11.3.05

À primeira vista

Estava sentada num banco de jardim à espera de uma amiga quando ele passou e eu o vi pela primeira vez. Chamou-me a atenção o rosto agradável, o nariz perfeitamente desenhado, como numa escultura romana, a pele lisa, os olhos vivos, escuros como dois seixos mas muito brilhantes.
E o seu sorriso.
Tem um sorriso alegre, mas não pateta, ternurento, mas não ingénuo, traquinas, mas não demasiado infantil. Não é um sorriso de criança nem de adulto, talvez seja como o nosso devia ser quando nos manifestam carinho ou recebemos uma carta ou quando, depois de tantos dias de chuva, o Sol nasce inesperadamente e o céu fica azul.
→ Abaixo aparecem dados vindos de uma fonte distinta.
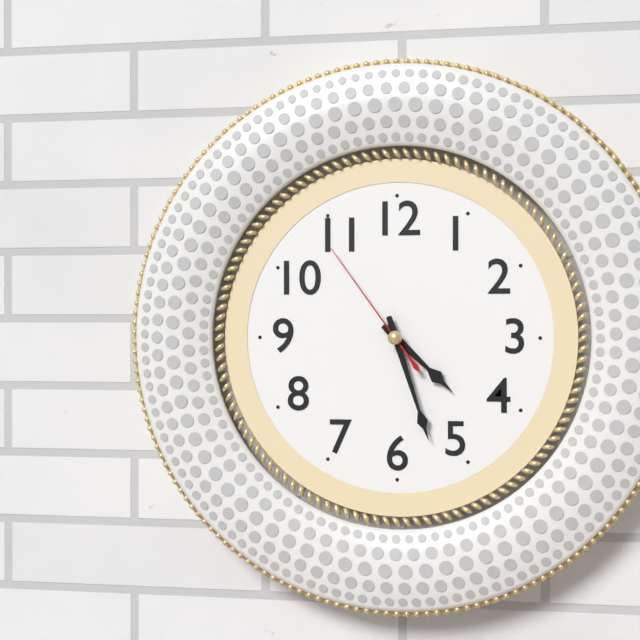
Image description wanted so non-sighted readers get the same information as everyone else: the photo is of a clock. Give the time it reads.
4:27:54
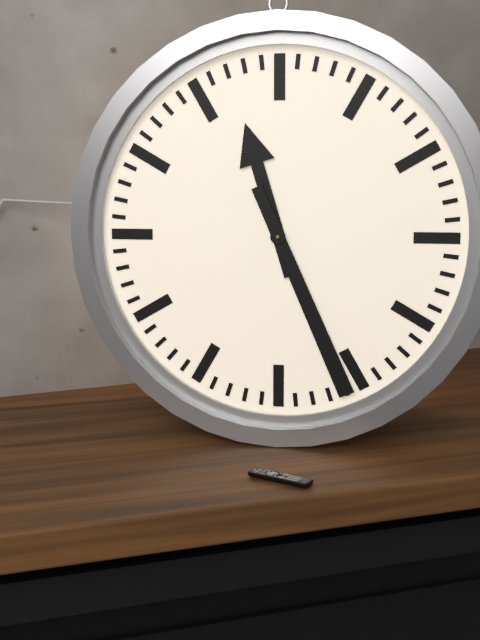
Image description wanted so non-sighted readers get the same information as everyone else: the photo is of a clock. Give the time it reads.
11:26
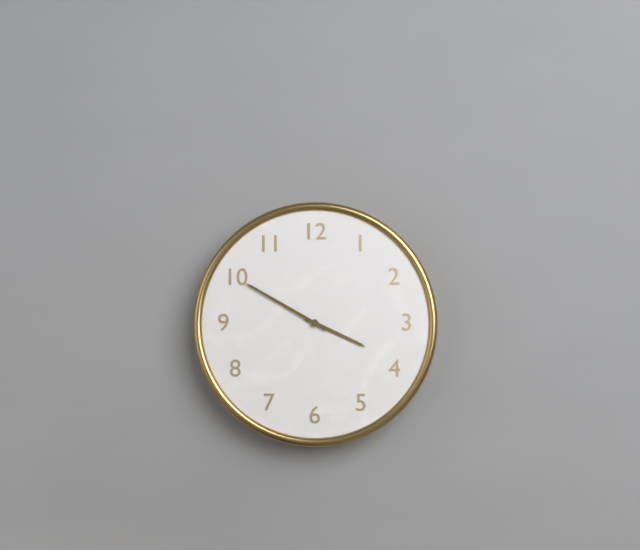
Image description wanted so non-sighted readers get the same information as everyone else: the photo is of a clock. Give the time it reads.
3:50
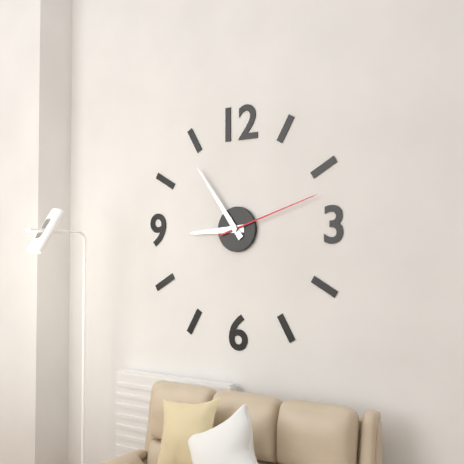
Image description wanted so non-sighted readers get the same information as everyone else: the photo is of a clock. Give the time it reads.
8:54:12
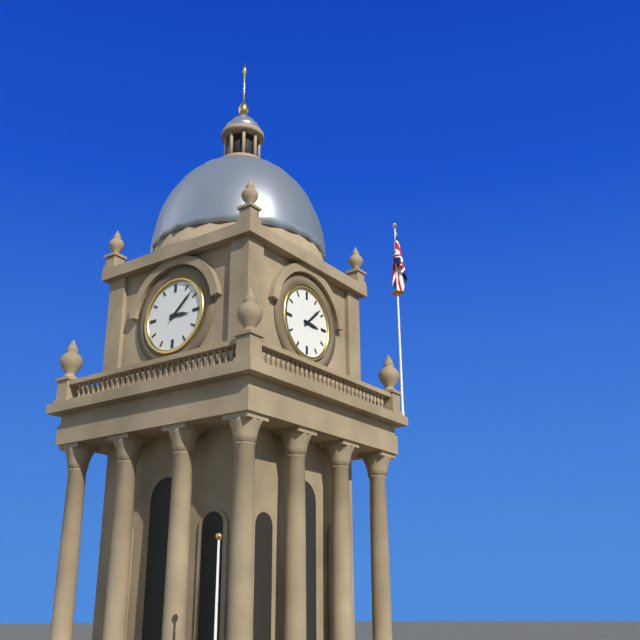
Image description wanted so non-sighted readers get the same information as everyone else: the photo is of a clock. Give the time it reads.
3:08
É isso. É um sorriso que me transporta para momentos bons, para lugares de felicidade.
Apanhou-me a olhar descaradamente e esboçou-me o seu sorriso, que eu retribuí, corando. E enquanto ele se afastava, eu, sem saber o seu nome ou idade, fiquei a construir castelos no ar, como o que aconteceria se ele tivesse deixado cair a carteira ou, pior!, tivesse sido atropelado ao passar a rua e eu fosse a única pessoa capaz e disponível para o ajudar (já viram o Closer?). A Teresa encontrou-me assim, absorta, e eu expliquei-lhe.
“Eu acho que acabou de passar por aqui a pessoa por quem me vou apaixonar.”
Ela já está mais que habituada a estes meus devaneios amorosos, por isso a resposta foi “’Tou cheia de sono… Vamos tomar café?”

Andámos até ao café de sempre de forma automática, quase sem falar. Quando nos sentámos, a pergunta: “E se ele for um psycho killer?”
“Com aquele sorriso? Nunca na vida. Ah! Eu quando vejo um sorriso vejo uma alma, minha cara. E aquele sorriso não engana ninguém. Era a minha alma gémea a passar e eu deixei-a ir.”
Ela riu e eu notei perfeitamente que ela não estava a acreditar numa palavra.
“Eu acredito, agora achei que essas coisas de alma gémea já te tivessem passado, francamente, já tens idade e experiência para teres aprendido que não acontecem cenas como ver um homem na rua e sermos felizes para sempre ao seu lado.”
“E se eu te dissesse que o homem da minha vida, o mesmo que passou por mim há pouco, está a entrar neste mesmo café? Acreditavas em amor à primeira vista?”
Ela de costas não o via, mas eu reconheci-o perfeitamente, ao seu sorriso sobretudo, mas também a todos os detalhes do rosto que ainda há pouco tinha achado giríssimo.
“Eu passava era a acreditar em pessoas que nascem com o rabo para a lua. Em coincidências enormes. Em sorte. Onde é que ele está?”
“Com casaco de cabedal castanho, atrás de ti às onze horas. Sê discreta que ele está a olhar para aqui.”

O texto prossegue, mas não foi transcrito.